Jordana Beatty 07:46
Oh, well, from a comedy side of things, I'd have to say that I was very lucky to have such good
writers. I mean, they wrote it all in there. There was one memory that sticks out in particular,
where we hadn't started filming yet, it was still that pre production phase. And we were in a
meeting with the director, John Schultz. And so it was him myself and Heather Graham, and we
were just reading through a few of the scenes. And I don't remember, if he said oh, you know,
feel free to change this or add something here. Or if we just did it. I remember, we swapped,
we swapped roles for a second. And I ad libbed one of her lines, and he thought it was hilarious.
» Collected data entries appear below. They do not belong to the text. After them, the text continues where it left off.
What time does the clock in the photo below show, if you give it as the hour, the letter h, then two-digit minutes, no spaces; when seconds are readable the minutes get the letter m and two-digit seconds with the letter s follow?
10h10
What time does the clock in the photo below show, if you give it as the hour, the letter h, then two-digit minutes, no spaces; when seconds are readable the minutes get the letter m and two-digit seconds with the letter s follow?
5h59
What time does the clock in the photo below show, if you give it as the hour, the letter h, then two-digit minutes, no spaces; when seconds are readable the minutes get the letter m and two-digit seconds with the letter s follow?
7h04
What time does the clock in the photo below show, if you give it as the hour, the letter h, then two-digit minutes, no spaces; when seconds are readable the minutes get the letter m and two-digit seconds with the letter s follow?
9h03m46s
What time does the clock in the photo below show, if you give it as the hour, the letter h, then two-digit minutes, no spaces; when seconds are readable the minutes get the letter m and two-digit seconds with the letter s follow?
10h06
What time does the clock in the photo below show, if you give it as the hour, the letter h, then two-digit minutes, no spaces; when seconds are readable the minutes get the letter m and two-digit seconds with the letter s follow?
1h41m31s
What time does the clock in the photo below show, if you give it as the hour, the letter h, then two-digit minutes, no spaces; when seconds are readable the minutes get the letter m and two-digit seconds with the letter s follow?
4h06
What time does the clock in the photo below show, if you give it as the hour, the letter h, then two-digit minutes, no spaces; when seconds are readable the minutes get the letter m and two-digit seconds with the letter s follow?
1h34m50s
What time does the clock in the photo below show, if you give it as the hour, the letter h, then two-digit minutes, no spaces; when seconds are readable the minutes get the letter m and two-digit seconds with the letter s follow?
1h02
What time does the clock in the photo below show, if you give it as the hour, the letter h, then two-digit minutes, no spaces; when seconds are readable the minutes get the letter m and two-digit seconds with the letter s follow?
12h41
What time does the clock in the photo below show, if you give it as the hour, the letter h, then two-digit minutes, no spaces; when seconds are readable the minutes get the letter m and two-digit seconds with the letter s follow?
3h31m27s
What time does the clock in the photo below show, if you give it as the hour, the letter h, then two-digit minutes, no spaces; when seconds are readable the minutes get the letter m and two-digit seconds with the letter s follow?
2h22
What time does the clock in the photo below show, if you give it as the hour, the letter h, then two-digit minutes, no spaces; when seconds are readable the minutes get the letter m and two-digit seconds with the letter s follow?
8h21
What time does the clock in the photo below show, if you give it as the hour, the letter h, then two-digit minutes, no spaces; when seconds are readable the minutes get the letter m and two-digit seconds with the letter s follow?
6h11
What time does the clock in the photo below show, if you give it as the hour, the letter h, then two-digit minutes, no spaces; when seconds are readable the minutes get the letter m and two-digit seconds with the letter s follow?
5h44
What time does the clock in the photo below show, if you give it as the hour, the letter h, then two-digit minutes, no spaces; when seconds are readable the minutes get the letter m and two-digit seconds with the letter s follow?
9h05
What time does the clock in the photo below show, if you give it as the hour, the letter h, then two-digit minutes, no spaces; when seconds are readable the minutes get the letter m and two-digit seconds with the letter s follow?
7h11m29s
And it ended up in the movie. So for me, that's my 'Oh, great. I've made my mark in the writing
there'. But that's probably it for the comedy side of things, I was lucky to just, you know, have
such great material to work with. Because I've actually, I guess, done. I mean, a good amount
of, I guess, kind of drama and more serious stuff as well. So it's good that there's been that
mix, and I wouldn't even necessarily say I have a big preference or like a draw to either of
them. I just quite like a big mix. Yeah.
Max Belmonte 08:58
What do you think have been some of the advantages of starting out so young and essentially,
you know, learning from your experiences acting on the job almost, in some ways?
Jordana Beatty 09:08
I think one of the biggest things is that a lot of people either don't realise, or they realise once
they get there, and they're a bit older that there's so much not necessarily downtime, but kind
of waiting around time. There's all that preparation time as in while they're setting up
everything and you're you yourself are getting prepared. Along with all the the the amount of
takes something takes the amount of shots that something takes so there's just so much time
involved, which I feel like if you're not really anything to do with the industry, you just kind of
watch this stuff. Fair enough, you wouldn't quite understand but for me having been so
exposed to that since I was so young, it was never an issue for me whatsoever. I loved either
watching people set up and do that kind of thing, or I had I knew how to fill in that time I read
so many books when I was filming Judy Moody. It was crazy. But all those kinds of things that I
just think people don't probably realise until they get there, but for me, it's never, I've never
thought twice about it. It's just like, oh, that's just, you know, a key part of it.
Max Belmonte 10:11
And I imagine between like a television show and a feature film, it's quite different to in terms
of, you know, the amount of takes, you can get. And you know, how much footage they capture
each day, it could be a bit faster paced on a television production.
Jordana Beatty 10:28
I'd say, Yeah, I think it is a bit more fast paced on a television production, because they've got
to move through. Like they've got that timeline for each episode, where I guess with a movie,
you've got to keep going until it's finished, no matter what. And they might even add in a few
extra things at the end there. But yeah, that television show has a much more rigid schedule,
they've really got to be on top of it, which means you've got to be on top of it with your lines
and making sure you're happy with your performance virtually straightaway, not knowing that
if you'll even get another take or if they'll just go with that one or the one before so yeah,
definitely a bit different. In that sense.
Max Belmonte 10:58
That's one thing we talked about on the show a fair bit. How you have to maintain your work
fitness in between roles. And, you know, one minute you're auditioning next minute, your work
schedules full on if it's a television series in particular, and you know, i it can be difficult for
some people to go from zero to hero all of a sudden, and and you're right to your credit, like if
you're not prepared, then you really aren't setting yourself up for success.
Jordana Beatty 11:27
It would be tricky.
Max Belmonte 11:28
Yeah, totally. Have you had a mentor or an acting coach that has really helped you along the
way to sort of hone your craft and, and help you deal with all these heavy work schedules?
Jordana Beatty 11:43
I actually haven't done any, like formal training acting wise. I grew up singing and dancing, but
that was just always kind of a big part of my family and my lifestyle. But acting wise, it was just
something Yeah, I never trained for I once I got cast as Eloise, I was fortunate enough to get
introduced by the director Charles Shire to his ex wife, Nancy Meyers. And one of the things she
said to my mom was, Don't ever let this girl get acting coaching or something along those lines.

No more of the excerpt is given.